Television

World-Leading Drama School Apologizes To ‘I May Destroy You’ Creator Michaela Coel & Star Paapa Essiedu For “Appalling & Unacceptable” Racism

One of the world’s leading drama schools has apologized to I May Destroy You creator Michaela Coel and star Paapa Essiedu for “appalling and unacceptable racist comments” 10 years ago.

Essiedu told The Guardian he experienced a “real ‘time stops moment’” when a teacher at the Guildhall School of Music and Drama taking part in an improvization shouted “‘Hey you, N-word, what have you got behind you?’” The pair were acting a scene in which a prison officer looks for drugs among prisoners.

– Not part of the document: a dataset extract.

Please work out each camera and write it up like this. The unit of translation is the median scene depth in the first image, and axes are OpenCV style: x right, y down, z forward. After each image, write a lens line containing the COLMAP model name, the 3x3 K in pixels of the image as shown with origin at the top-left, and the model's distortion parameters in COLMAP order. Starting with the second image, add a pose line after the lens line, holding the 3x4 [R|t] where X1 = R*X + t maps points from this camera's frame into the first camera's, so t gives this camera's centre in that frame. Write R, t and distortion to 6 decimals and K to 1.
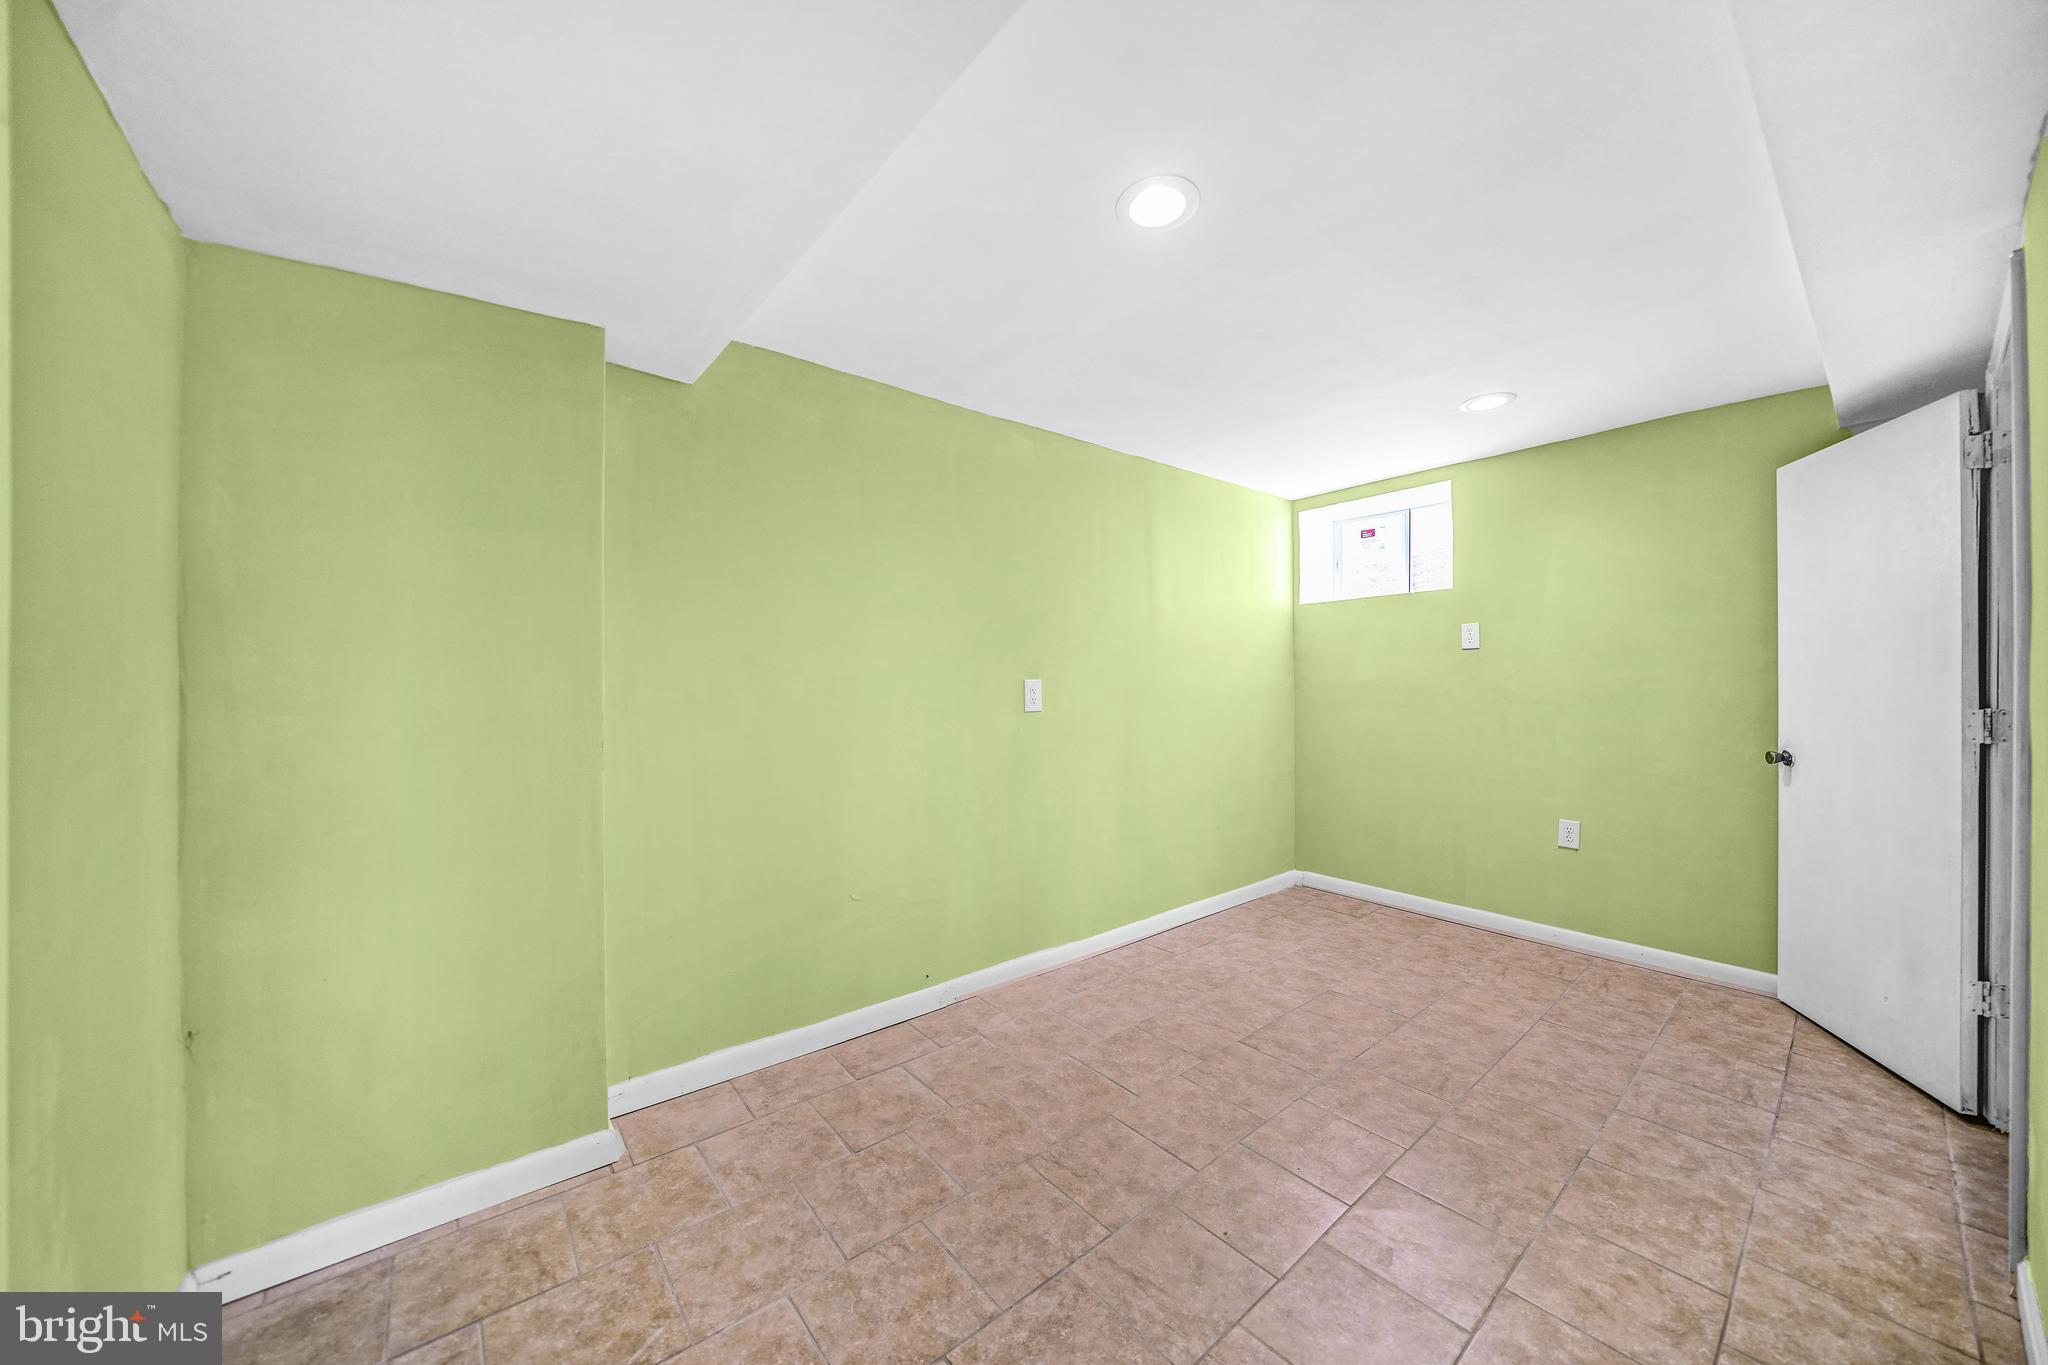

Essiedu said the incident was so horrifying that neither he nor Coel, who was in his class, knew how to respond.

The same teacher told Essiedu he did not enunciate clearly and spoke as if his mouth was “full of chocolate cake,” according to the Gangs of London star.

Coel made reference to the incident during her blistering 2018 August MacTaggart address, during which she revealed she had been sexually assaulted during the making of her breakout Chewing Gum.

A spokesman for the Guildhall School of Music and Drama, which is ranked as one of the top 10 performing arts institutions in the world, said the school “apologies unreservedly for the racism experienced by Paapa Essiedu, Michaela Coel and other alumni whilst they were studying at the school. The experiences he shares were appalling and unacceptable.”

The school has “since undertaken a sustained programme of action to address and dismantle longstanding systemic racism within the acting programme, including commissioning an external report into historic racism and a comprehensive and ongoing process of staff training and reflection,” according to the spokesman.

Since graduating from the Guildhall, Essiedu has played the first Royal Shakespeare Company’s Black Hamlet, while featuring in the likes of Sky/AMC’s Gangs of London, Alex Garland pic Men and upcoming Sky series The Lazarus Project. He was nominated for a BAFTA for his performance in Coel’s BBC/HBO drama I May Destroy You.

That show, which Coel created and starred in, was one of the most critically-acclaimed series of 2020, sweeping up during awards season, and she is currently in the process of writing another BBC drama.